In a series of guest posts, writer and Walker tour guide Christine McVay shares her experiences traveling to Tel Aviv for the SupraSpace conference on June 3 and 4, 2012.
Israel’s Separation Barrier reminded me of the Berlin Wall–pumped up and on a bender. I could see the barrier that divides Israel from the West Bank all over the place. It meanders like a river, forming oxbows around Palestinian villages; sometimes it even goes in circles. On my maps, it actually showed up, but not always following the Green Line. Instead, in some places the wall wandered inside the West Bank, appearing to cartographically incorporate blobs of it into Israel proper.
The Separation Barrier is not just an artifact of visual culture, of course. It effectively divides people from people and from places. Yamin, a Palestinian guide, took a group of us to visit a farmer, Abd al Rabbeh, who said the wall is cutting off his farm land from the Al Walaja village where he lives.
If he stays in town, he said, he can’t tend his olive trees. But if he neglects them, he loses them. In his village, Palestinians can’t get building permits from the Israeli authorities for their homes but unpermitted homes are demolished. It sounded to me like Catch-22 all over again.
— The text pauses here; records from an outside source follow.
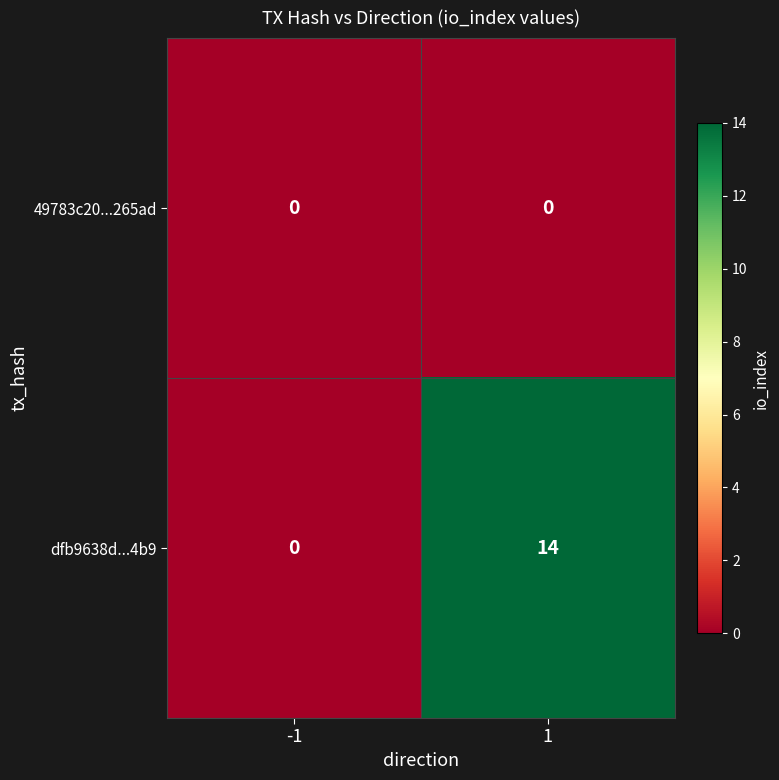

What is the difference between the dfb9638d...4b9 values at 1 and -1?

14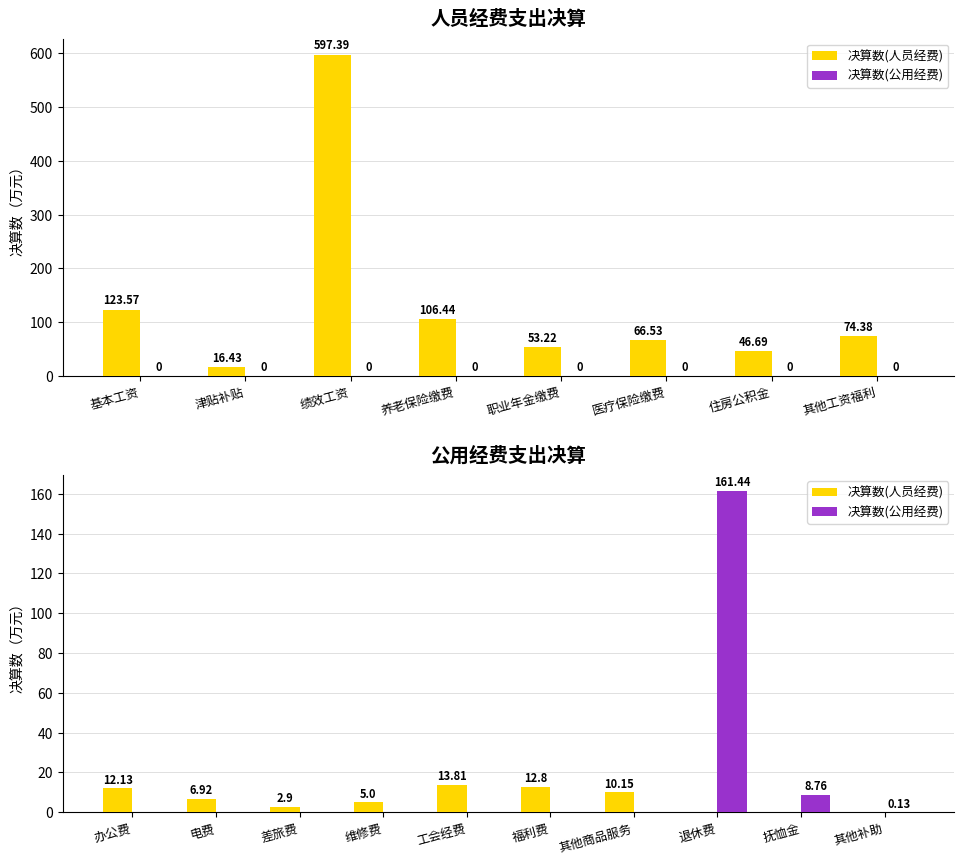

The 决算数(公用经费) series shows 0.0 at 电费. True or false?

True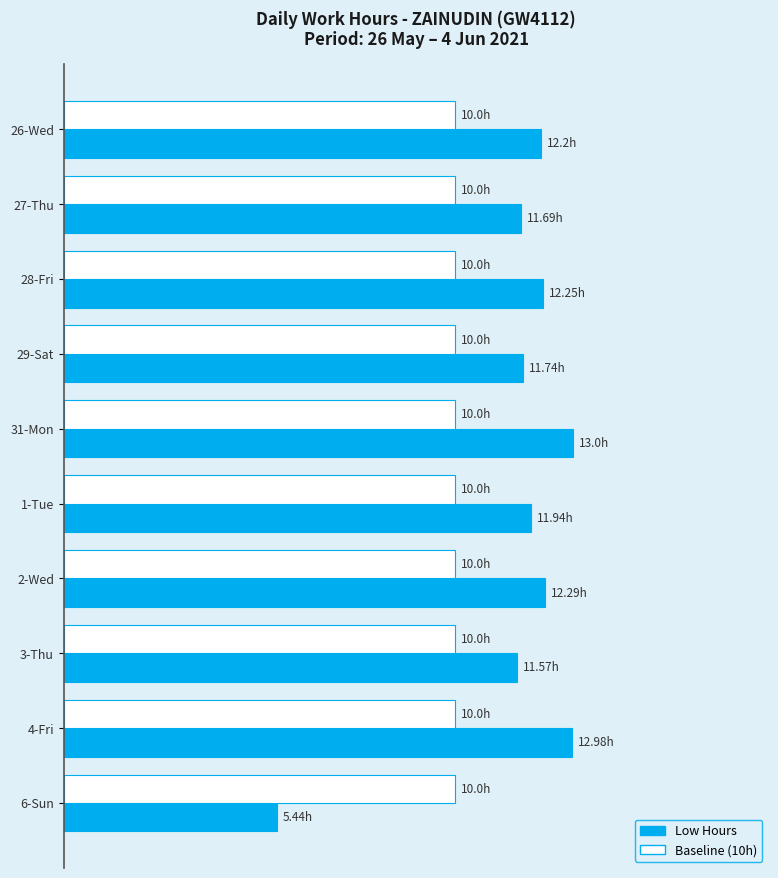

What are all the series names shown in the legend?

Low Hours, Baseline (10h)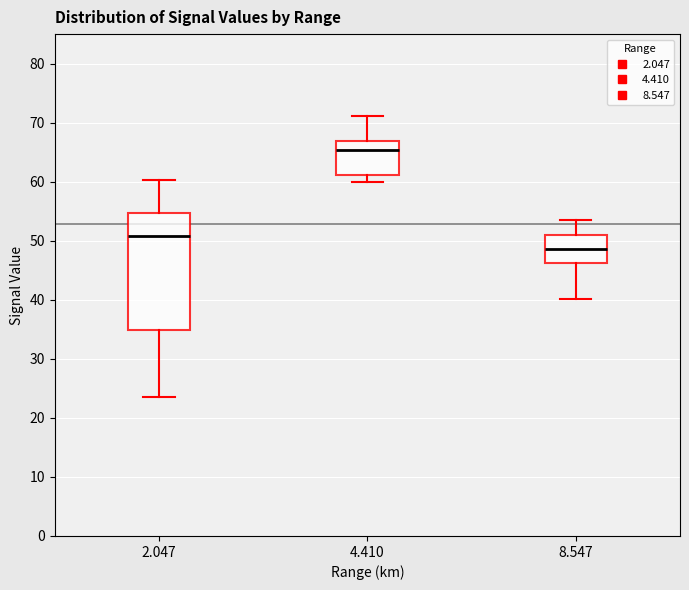

Which box's median line is the lowest?

8.547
Abd seems to receive visitors from everywhere. We signed an already internationally-autographed guest book. We admired his hand-watered garden. We shared hummus. We looked up the hill where bulldozers were kicking up dust, inching across a ridge line, moving closer, I suppose, to surrounding the village. Meanwhile, Abd said that the pigeons can go everywhere. And back in Bethlehem you can buy a newfangled souvenir olive wood nativity scene with a miniature Separation Barrier built right in.